**Information:**
⟨
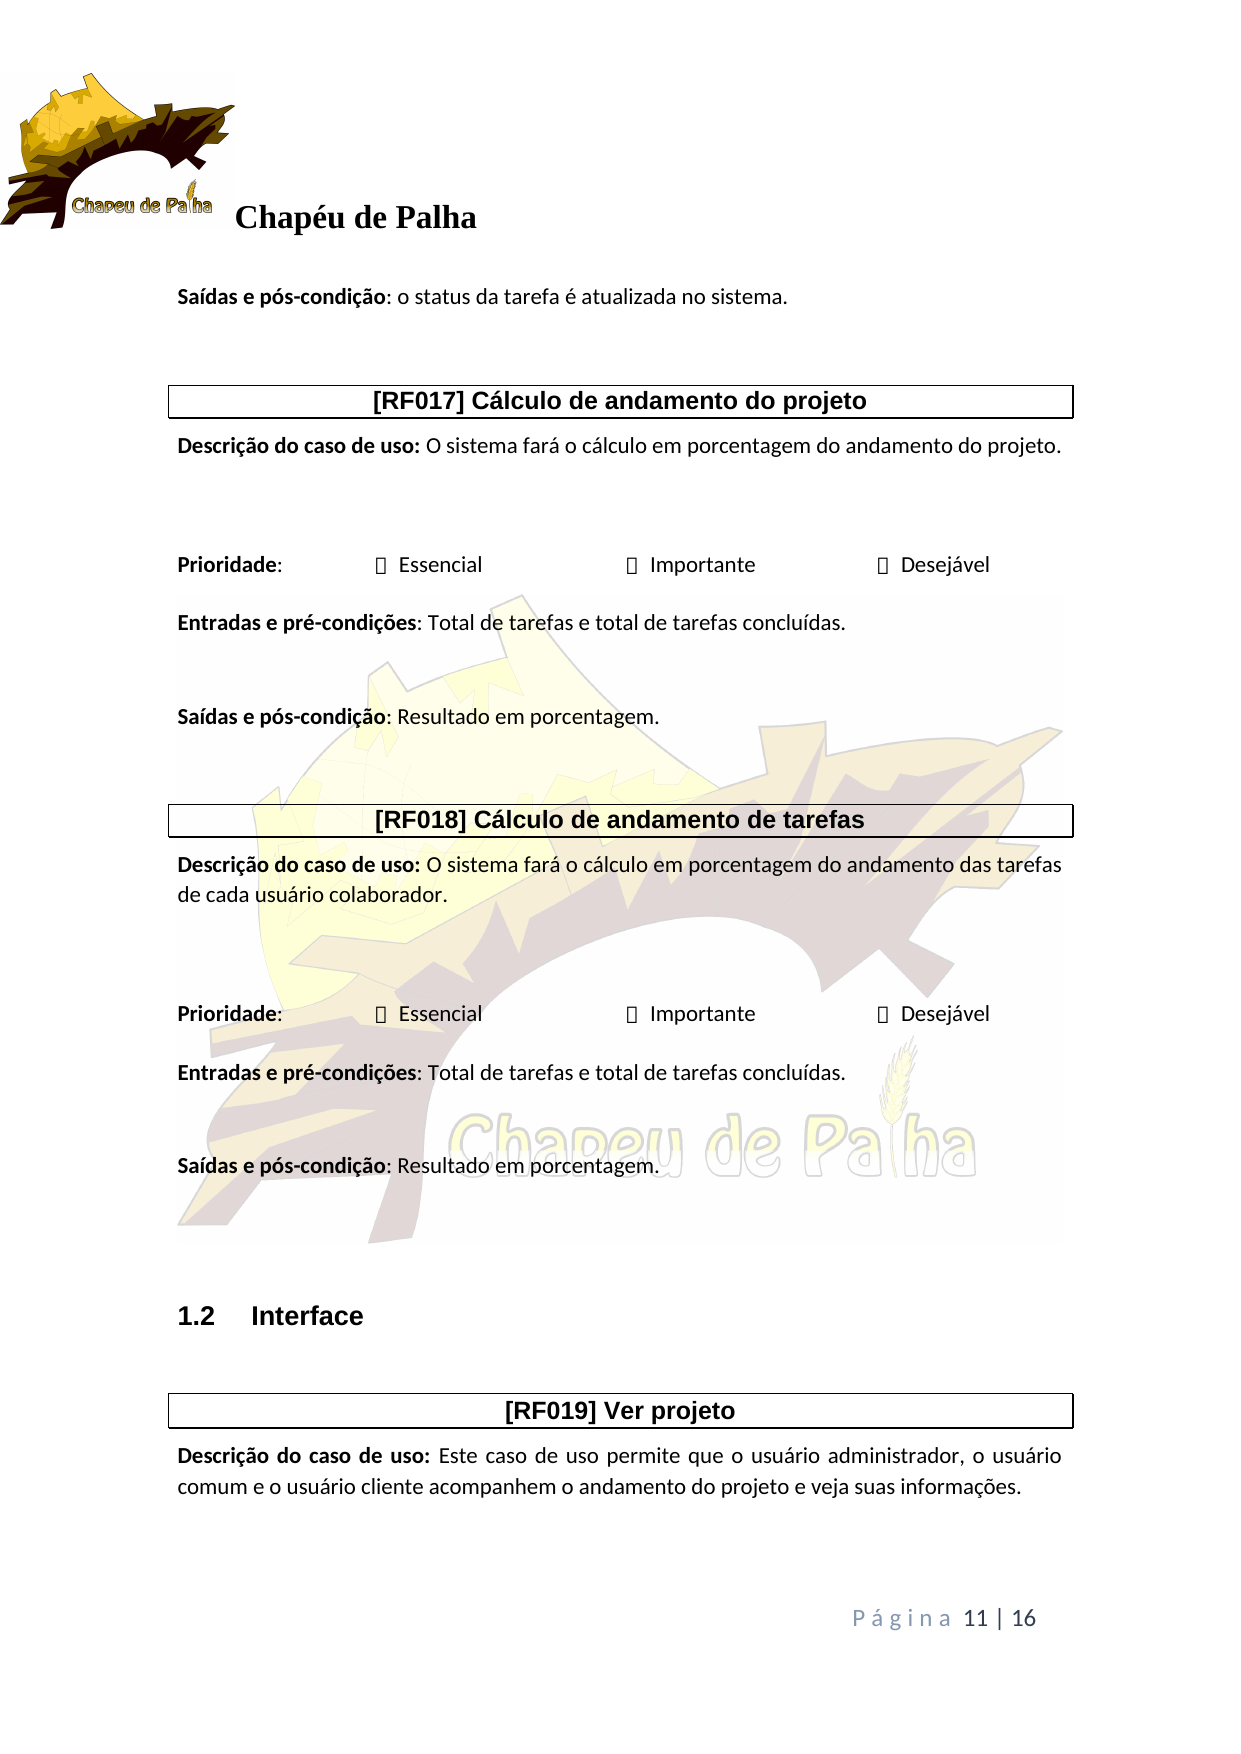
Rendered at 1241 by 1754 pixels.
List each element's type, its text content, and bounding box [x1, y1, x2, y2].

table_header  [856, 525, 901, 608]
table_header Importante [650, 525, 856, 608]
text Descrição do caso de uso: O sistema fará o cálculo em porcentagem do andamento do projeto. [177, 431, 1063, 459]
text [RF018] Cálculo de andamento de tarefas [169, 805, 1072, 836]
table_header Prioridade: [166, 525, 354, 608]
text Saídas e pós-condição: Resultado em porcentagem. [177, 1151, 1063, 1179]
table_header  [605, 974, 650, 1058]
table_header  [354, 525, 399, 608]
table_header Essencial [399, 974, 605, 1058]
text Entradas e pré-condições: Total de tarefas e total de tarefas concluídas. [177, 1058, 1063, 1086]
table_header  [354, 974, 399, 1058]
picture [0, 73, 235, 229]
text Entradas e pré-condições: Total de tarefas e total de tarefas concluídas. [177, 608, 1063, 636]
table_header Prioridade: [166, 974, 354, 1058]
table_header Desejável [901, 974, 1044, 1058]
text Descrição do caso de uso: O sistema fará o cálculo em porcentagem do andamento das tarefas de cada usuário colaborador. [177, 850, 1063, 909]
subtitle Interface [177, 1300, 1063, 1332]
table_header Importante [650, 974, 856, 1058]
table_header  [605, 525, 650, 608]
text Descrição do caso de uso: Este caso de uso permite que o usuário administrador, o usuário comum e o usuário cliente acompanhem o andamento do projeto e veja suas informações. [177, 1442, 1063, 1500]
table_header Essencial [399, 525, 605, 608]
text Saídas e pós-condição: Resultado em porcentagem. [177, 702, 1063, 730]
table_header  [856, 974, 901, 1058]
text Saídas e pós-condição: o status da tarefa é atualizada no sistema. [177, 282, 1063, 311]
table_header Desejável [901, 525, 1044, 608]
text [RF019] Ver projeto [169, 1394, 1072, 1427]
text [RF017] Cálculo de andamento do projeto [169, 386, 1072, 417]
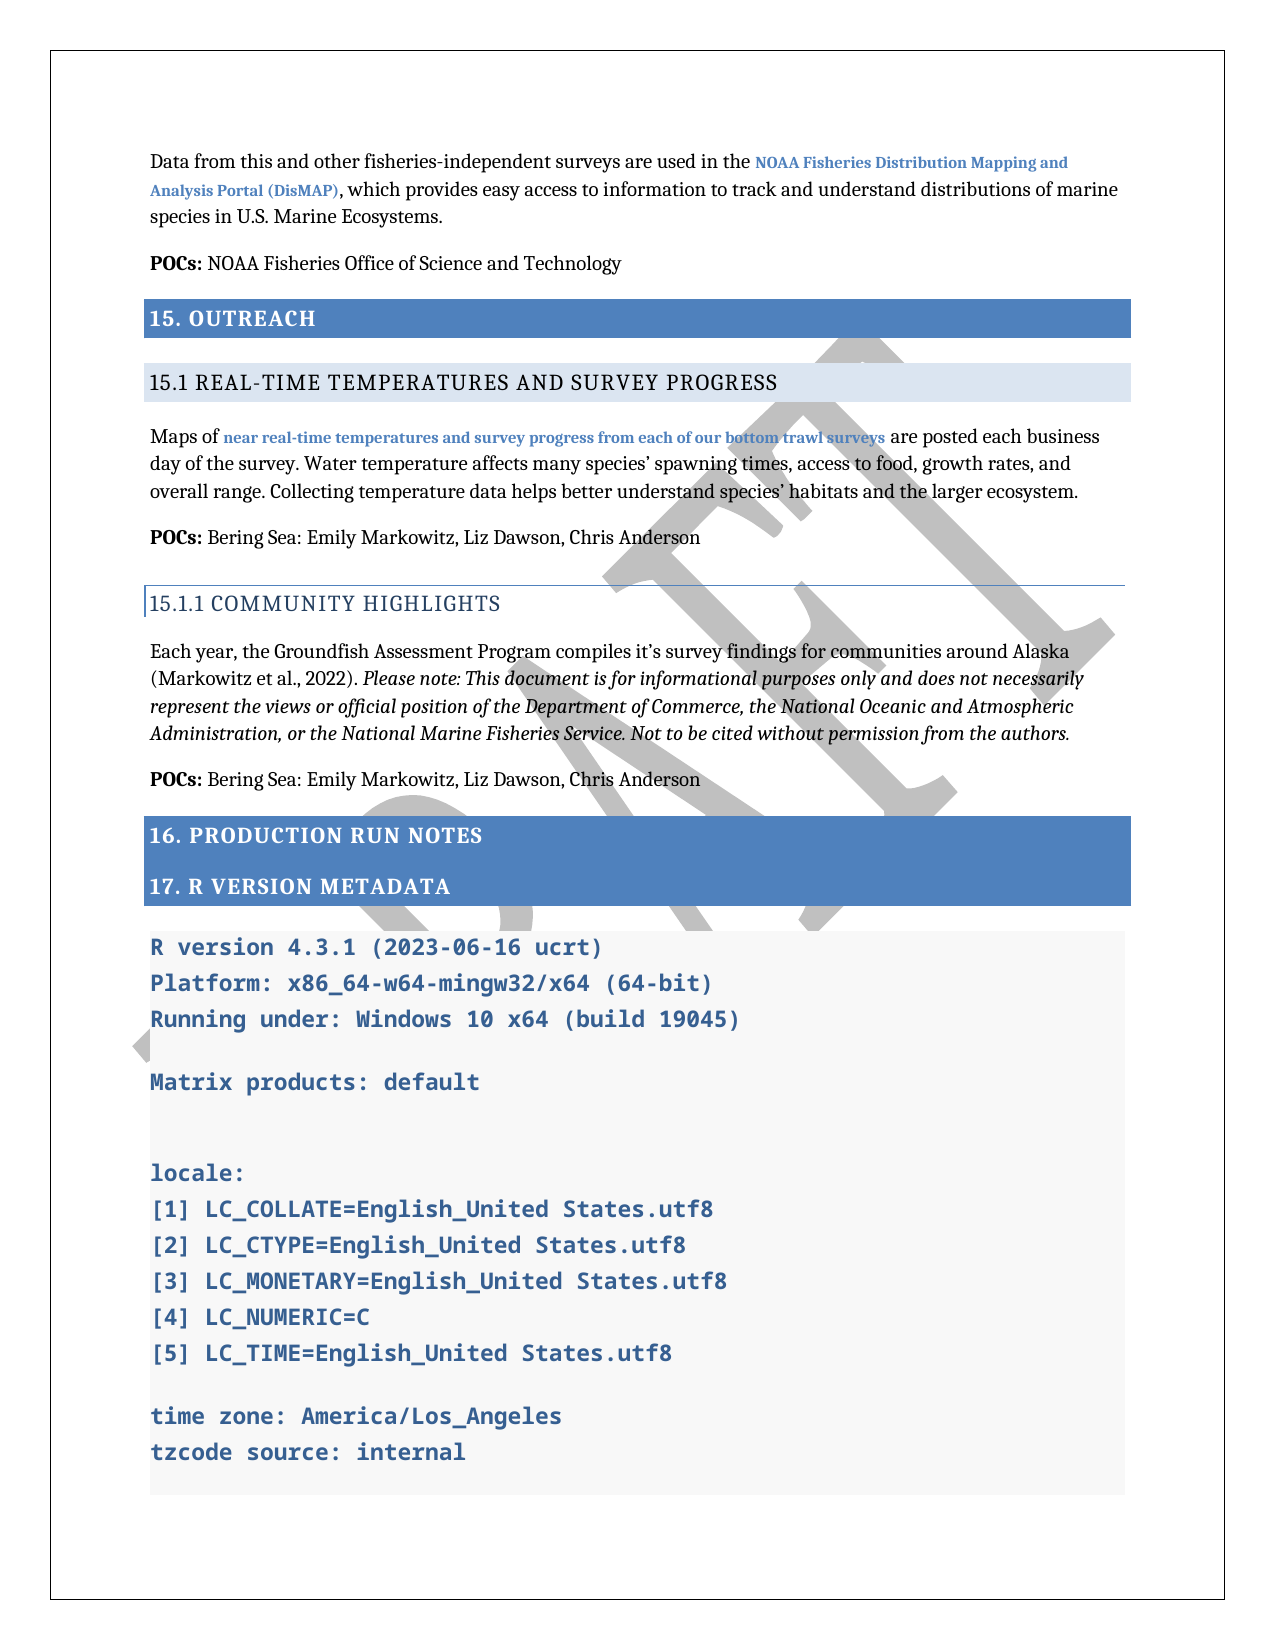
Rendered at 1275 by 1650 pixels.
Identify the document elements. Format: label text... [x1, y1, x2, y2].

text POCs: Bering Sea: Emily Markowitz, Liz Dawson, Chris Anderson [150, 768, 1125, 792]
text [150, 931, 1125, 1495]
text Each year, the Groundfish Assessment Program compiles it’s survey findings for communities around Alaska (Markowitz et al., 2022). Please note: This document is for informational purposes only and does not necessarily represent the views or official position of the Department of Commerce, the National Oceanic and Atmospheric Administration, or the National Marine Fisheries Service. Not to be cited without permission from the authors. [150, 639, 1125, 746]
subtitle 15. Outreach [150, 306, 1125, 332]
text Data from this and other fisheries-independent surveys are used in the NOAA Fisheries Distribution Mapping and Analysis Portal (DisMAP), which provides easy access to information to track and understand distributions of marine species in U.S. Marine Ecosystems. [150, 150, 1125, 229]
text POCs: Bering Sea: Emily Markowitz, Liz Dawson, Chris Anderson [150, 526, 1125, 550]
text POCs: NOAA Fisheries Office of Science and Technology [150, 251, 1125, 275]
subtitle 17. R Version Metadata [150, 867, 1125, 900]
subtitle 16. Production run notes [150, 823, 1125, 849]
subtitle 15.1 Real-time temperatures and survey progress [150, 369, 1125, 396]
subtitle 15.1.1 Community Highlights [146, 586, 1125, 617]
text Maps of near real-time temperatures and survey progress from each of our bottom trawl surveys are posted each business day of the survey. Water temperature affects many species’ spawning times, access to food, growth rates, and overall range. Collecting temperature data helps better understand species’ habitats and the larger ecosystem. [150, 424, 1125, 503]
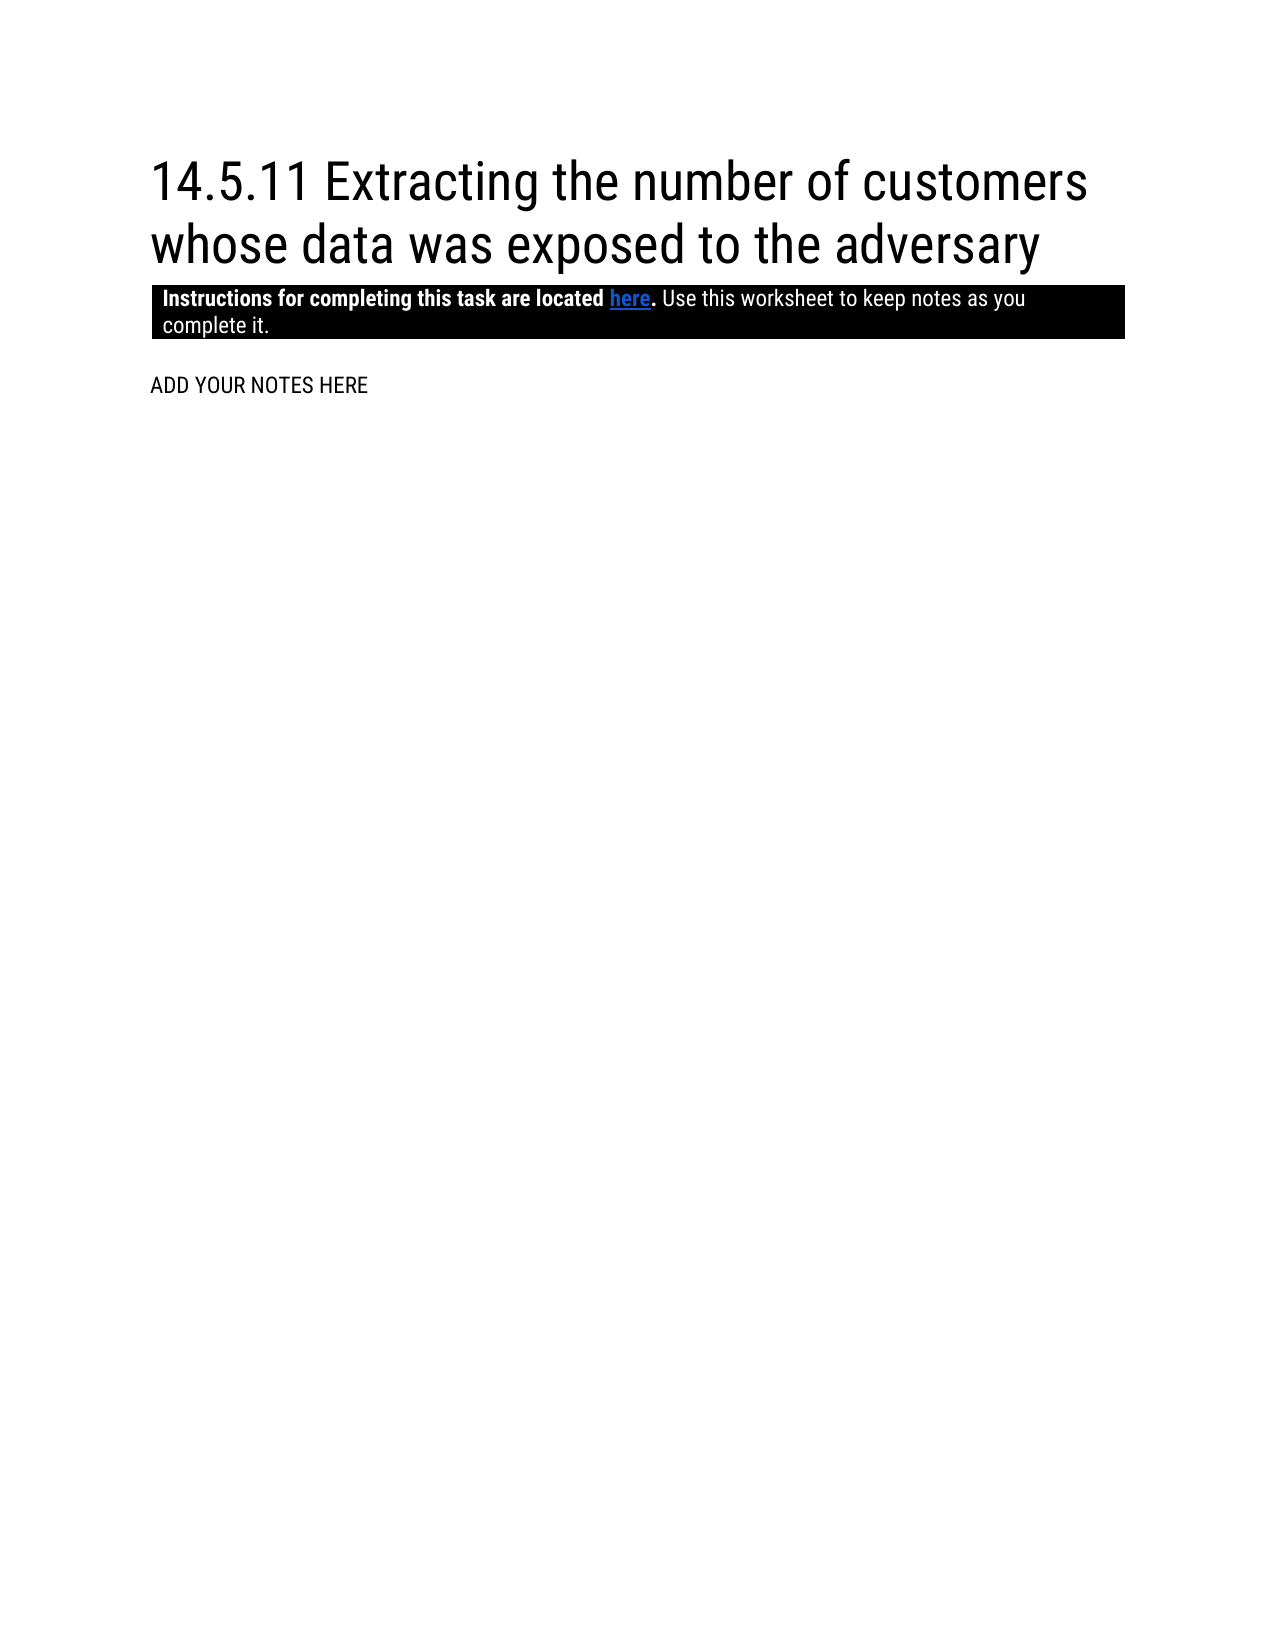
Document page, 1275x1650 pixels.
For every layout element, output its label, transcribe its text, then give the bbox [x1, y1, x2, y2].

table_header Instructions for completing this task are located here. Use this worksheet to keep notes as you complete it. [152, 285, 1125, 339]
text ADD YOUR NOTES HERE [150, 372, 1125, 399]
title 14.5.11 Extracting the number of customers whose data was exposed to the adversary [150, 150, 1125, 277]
⟩
Every record, from top to bottom, gets written out exactly; no picture goes into the copy.

**Written response:**
Rendered at 1241 by 1754 pixels.
List each element's type, its text content, and bounding box [x1, y1, x2, y2].

table_header  [856, 525, 901, 608]
table_header Importante [650, 525, 856, 608]
text Descrição do caso de uso: O sistema fará o cálculo em porcentagem do andamento do projeto. [177, 431, 1063, 459]
text [RF018] Cálculo de andamento de tarefas [169, 805, 1072, 836]
table_header Prioridade: [166, 525, 354, 608]
text Saídas e pós-condição: Resultado em porcentagem. [177, 1151, 1063, 1179]
table_header  [605, 974, 650, 1058]
table_header  [354, 525, 399, 608]
table_header Essencial [399, 974, 605, 1058]
text Entradas e pré-condições: Total de tarefas e total de tarefas concluídas. [177, 1058, 1063, 1086]
table_header  [354, 974, 399, 1058]
picture [0, 73, 235, 229]
text Entradas e pré-condições: Total de tarefas e total de tarefas concluídas. [177, 608, 1063, 636]
table_header Prioridade: [166, 974, 354, 1058]
table_header Desejável [901, 974, 1044, 1058]
text Descrição do caso de uso: O sistema fará o cálculo em porcentagem do andamento das tarefas de cada usuário colaborador. [177, 850, 1063, 909]
subtitle Interface [177, 1300, 1063, 1332]
table_header Importante [650, 974, 856, 1058]
table_header  [605, 525, 650, 608]
text Descrição do caso de uso: Este caso de uso permite que o usuário administrador, o usuário comum e o usuário cliente acompanhem o andamento do projeto e veja suas informações. [177, 1442, 1063, 1500]
table_header Essencial [399, 525, 605, 608]
text Saídas e pós-condição: Resultado em porcentagem. [177, 702, 1063, 730]
table_header  [856, 974, 901, 1058]
text Saídas e pós-condição: o status da tarefa é atualizada no sistema. [177, 282, 1063, 311]
table_header Desejável [901, 525, 1044, 608]
text [RF019] Ver projeto [169, 1394, 1072, 1427]
text [RF017] Cálculo de andamento do projeto [169, 386, 1072, 417]
Rendered at 1275 by 1650 pixels.
Identify the document elements. Format: label text... [x1, y1, x2, y2].

text POCs: Bering Sea: Emily Markowitz, Liz Dawson, Chris Anderson [150, 768, 1125, 792]
text [150, 931, 1125, 1495]
text Each year, the Groundfish Assessment Program compiles it’s survey findings for communities around Alaska (Markowitz et al., 2022). Please note: This document is for informational purposes only and does not necessarily represent the views or official position of the Department of Commerce, the National Oceanic and Atmospheric Administration, or the National Marine Fisheries Service. Not to be cited without permission from the authors. [150, 639, 1125, 746]
subtitle 15. Outreach [150, 306, 1125, 332]
text Data from this and other fisheries-independent surveys are used in the NOAA Fisheries Distribution Mapping and Analysis Portal (DisMAP), which provides easy access to information to track and understand distributions of marine species in U.S. Marine Ecosystems. [150, 150, 1125, 229]
text POCs: Bering Sea: Emily Markowitz, Liz Dawson, Chris Anderson [150, 526, 1125, 550]
text POCs: NOAA Fisheries Office of Science and Technology [150, 251, 1125, 275]
subtitle 17. R Version Metadata [150, 867, 1125, 900]
subtitle 16. Production run notes [150, 823, 1125, 849]
subtitle 15.1 Real-time temperatures and survey progress [150, 369, 1125, 396]
subtitle 15.1.1 Community Highlights [146, 586, 1125, 617]
text Maps of near real-time temperatures and survey progress from each of our bottom trawl surveys are posted each business day of the survey. Water temperature affects many species’ spawning times, access to food, growth rates, and overall range. Collecting temperature data helps better understand species’ habitats and the larger ecosystem. [150, 424, 1125, 503]
Document page, 1275x1650 pixels.
For every layout element, output its label, transcribe its text, then give the bbox [x1, y1, x2, y2].

table_header Instructions for completing this task are located here. Use this worksheet to keep notes as you complete it. [152, 285, 1125, 339]
text ADD YOUR NOTES HERE [150, 372, 1125, 399]
title 14.5.11 Extracting the number of customers whose data was exposed to the adversary [150, 150, 1125, 277]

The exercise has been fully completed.